Ribosome-inactivating proteins: potent poisons and molecular tools

Abstract

Ribosome-inactivating proteins (RIPs) were first isolated over a century ago and have been shown to be catalytic toxins that irreversibly inactivate protein synthesis. Elucidation of atomic structures and molecular mechanism has revealed these proteins to be a diverse group subdivided into two classes. RIPs have been shown to exhibit RNA N-glycosidase activity and depurinate the 28S rRNA of the eukaryotic 60S ribosomal subunit. In this review, we compare archetypal RIP family members with other potent toxins that abolish protein synthesis: the fungal ribotoxins which directly cleave the 28S rRNA and the newly discovered Burkholderia lethal factor 1 (BLF1). BLF1 presents additional challenges to the current classification system since, like the ribotoxins, it does not possess RNA N-glycosidase activity but does irreversibly inactivate ribosomes.

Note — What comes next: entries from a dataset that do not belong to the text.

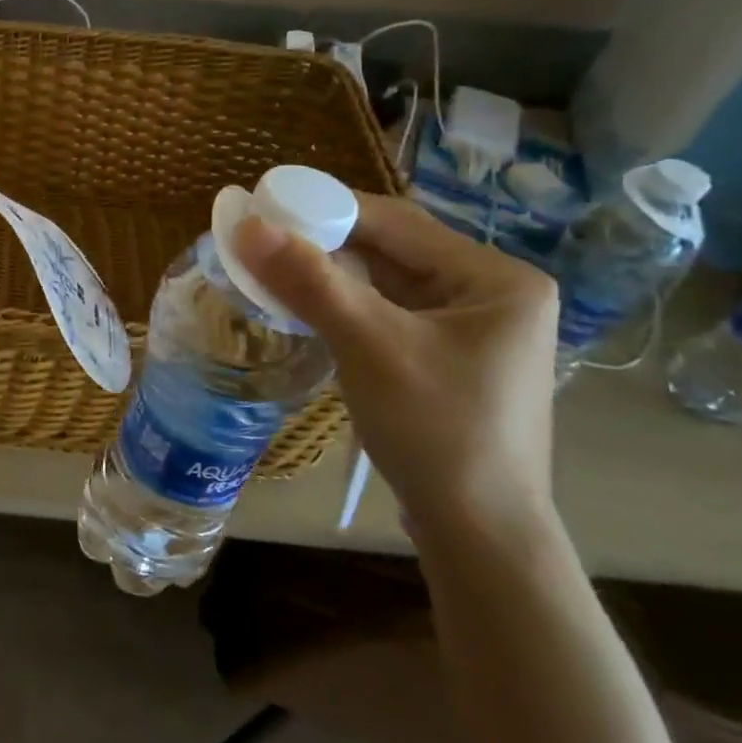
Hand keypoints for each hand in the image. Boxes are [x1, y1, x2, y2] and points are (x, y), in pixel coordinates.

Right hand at [236, 194, 559, 542]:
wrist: (479, 534)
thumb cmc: (437, 431)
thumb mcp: (369, 347)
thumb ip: (310, 281)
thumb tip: (245, 225)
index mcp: (495, 278)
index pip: (397, 222)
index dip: (325, 208)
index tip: (263, 208)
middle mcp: (491, 293)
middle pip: (392, 250)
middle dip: (324, 244)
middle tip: (259, 242)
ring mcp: (472, 329)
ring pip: (386, 283)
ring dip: (329, 276)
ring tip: (270, 270)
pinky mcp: (448, 358)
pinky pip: (387, 314)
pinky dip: (344, 307)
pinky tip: (305, 309)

We further discuss whether the RIP classification should be broadened to include toxins achieving irreversible ribosome inactivation with similar turnovers to RIPs, but through different enzymatic mechanisms.

Keywords: BLF1; BPSL1549; Shiga toxins; abrin; analytical and therapeutic applications; biological weapon; eukaryotic protein synthesis inhibition; ricin; saporin; α-sarcin.

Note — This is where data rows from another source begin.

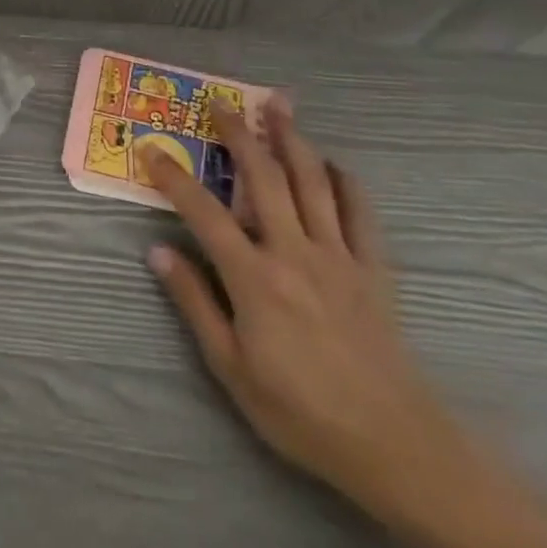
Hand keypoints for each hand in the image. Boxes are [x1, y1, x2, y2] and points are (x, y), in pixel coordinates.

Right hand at [142, 101, 472, 521]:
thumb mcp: (230, 367)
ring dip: (292, 139)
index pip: (203, 212)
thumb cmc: (300, 411)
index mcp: (254, 277)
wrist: (394, 444)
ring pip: (312, 182)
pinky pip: (360, 212)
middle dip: (240, 135)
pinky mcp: (374, 268)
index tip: (152, 149)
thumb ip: (195, 303)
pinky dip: (345, 181)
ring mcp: (338, 256)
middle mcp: (294, 252)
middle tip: (222, 102)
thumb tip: (158, 251)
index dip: (174, 177)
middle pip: (264, 178)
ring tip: (279, 105)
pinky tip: (332, 163)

Figure 1. Mechanisms of cellular entry and actions of RIPs. Shiga toxins are delivered into the cell after the B-chain binds globotriaosylceramide (Gb3) to stimulate clathrin-dependent/independent endocytosis. Upon reaching the Golgi the A-chain is cleaved by the protease Furin. Ricin is delivered into the cell after the binding of the lectin-like B chain to glycoproteins/glycolipids and clathrin-dependent/independent endocytosis. After retrograde translocation from the Golgi to the ER the A- and B-chains of ricin and Shiga toxins are separated. Saporin is delivered into the cytoplasm via a clathrin-dependent mechanism of uptake aided by saponins. Shiga toxins, ricin and saporin all inhibit translation using RNA N-glycosidase to depurinate 28S rRNA at the same adenine residue (A₄₃₂₄). Alpha-sarcin enters the cell via pinocytosis and cleaves the phosphodiester bond between G₄₃₂₅ and A₄₃₂₆. BLF1 is delivered into the cytoplasm via an intra-cellular pathogenic bacterium and deamidates the translation initiation factor eIF4A inactivating its RNA-helicase activity leading to inactivation of initiating ribosomes.

Figure 2. Ribbon representations of the X-ray crystallography structures of type 1/2 RIPs and BLF1. Ricin, saporin, and Shiga toxin Stx2 have N-glycosidase activity that cleaves the 28S rRNA while BLF1 catalyzes the deamidation of the eIF4A initiation translation factor. (A) Structure of Ricin A-chain in complex with the cyclic tetranucleotide inhibitor; PDB ID code 3HIO. (B) Structure of saporin in complex with the cyclic tetranucleotide inhibitor; PDB ID code 3HIW. (C) Structure of Shiga-like Stx2 A-chain from Escherichia coli in complex with adenine; PDB ID code 2GA4. Red-labeled residues Tyr-80, Tyr-123, and Arg-180 in the active site of ricin A-chain are equivalent in saporin and Stx2 (Tyr-73, Tyr-123, Arg-177 and Tyr-77, Tyr-114, Arg-170, respectively).^,- The catalytic water molecule and crystallized inhibitors within the active sites are not represented for improving clarity. In contrast, Glu-177 of Stx2 is not conserved with the Glu-177/174 in the active sites of ricin and saporin respectively. Glutamate residues are labeled in blue. (D) Structure of BLF1, PDB ID code 3TU8. The primary sequence Leu-91 Ser-92 Gly-93 is (cyan) is conserved in the carboxyl-terminal domain of CNF1 along with Cys-94. Residues forming the catalytic triad of BLF1 (Thr-88, Cys-94, and His-106) are shown in red. Both the tertiary structure and catalytic site of BLF1 are different from type 1 and 2 RIPs represented in (A–C).